まさに映画「向日葵の丘」の舞台となった年。あの頃は本当に日本映画が駄目で、若い人たちは皆、アメリカ映画しか見なかった。そんな時代に彗星のように登場したのが、大林宣彦監督だ。これまでの日本映画とは全く違うテイストとスタイルに感動。”これこそが俺たちの世代の映画だ!”と多くの若い世代が支持。僕もそんな1人。80年の「ねらわれた学園」81年の「転校生」と注目していたけど、83年に公開された「時をかける少女」がとどめ。大きな影響を受けた。

その後、僕は駄目な日本映画界に見切りをつけ、

大好きなアメリカ映画を学ぼうと留学。「スターウォース」のG・ルーカス監督らが卒業したUSC(南カルフォルニア大学)映画科に留学する。いろいろと感じることあった。そしてアメリカにいて一番学んだこと。それは大嫌いだった日本の田舎の風景がどんなに美しいものであったか? 憧れていたカルフォルニアのビーチ。ニューヨークの摩天楼も、それはそれで素晴らしいけど、日本の田園風景も、決して引けは取らない素敵なものであること痛感した。

課題: 日本映画と留学についての文章から、「まさに映画「向日葵の丘」の舞」を含むところで始め、「敵なものであること痛感した。」のところで終わる部分を、一字一句違えずに書き写してもらえますか? 日本映画と留学についての文章だけを手がかりにしてください。

元の資料:
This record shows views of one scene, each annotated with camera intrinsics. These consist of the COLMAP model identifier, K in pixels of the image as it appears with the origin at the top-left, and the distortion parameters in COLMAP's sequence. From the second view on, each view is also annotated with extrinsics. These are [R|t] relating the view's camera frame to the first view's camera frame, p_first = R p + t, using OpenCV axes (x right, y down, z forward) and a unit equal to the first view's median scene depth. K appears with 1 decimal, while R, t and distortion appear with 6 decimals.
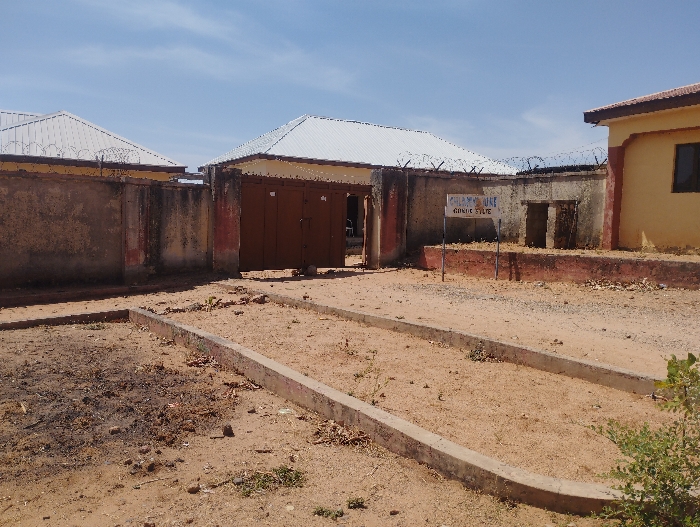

この課題の解答:
まさに映画「向日葵の丘」の舞台となった年。あの頃は本当に日本映画が駄目で、若い人たちは皆、アメリカ映画しか見なかった。そんな時代に彗星のように登場したのが、大林宣彦監督だ。これまでの日本映画とは全く違うテイストとスタイルに感動。”これこそが俺たちの世代の映画だ!”と多くの若い世代が支持。僕もそんな1人。80年の「ねらわれた学園」81年の「転校生」と注目していたけど、83年に公開された「時をかける少女」がとどめ。大きな影響を受けた。

その後、僕は駄目な日本映画界に見切りをつけ、

大好きなアメリカ映画を学ぼうと留学。「スターウォース」のG・ルーカス監督らが卒業したUSC(南カルフォルニア大学)映画科に留学する。いろいろと感じることあった。そしてアメリカにいて一番学んだこと。それは大嫌いだった日本の田舎の風景がどんなに美しいものであったか? 憧れていたカルフォルニアのビーチ。ニューヨークの摩天楼も、それはそれで素晴らしいけど、日本の田園風景も、決して引けは取らない素敵なものであること痛感した。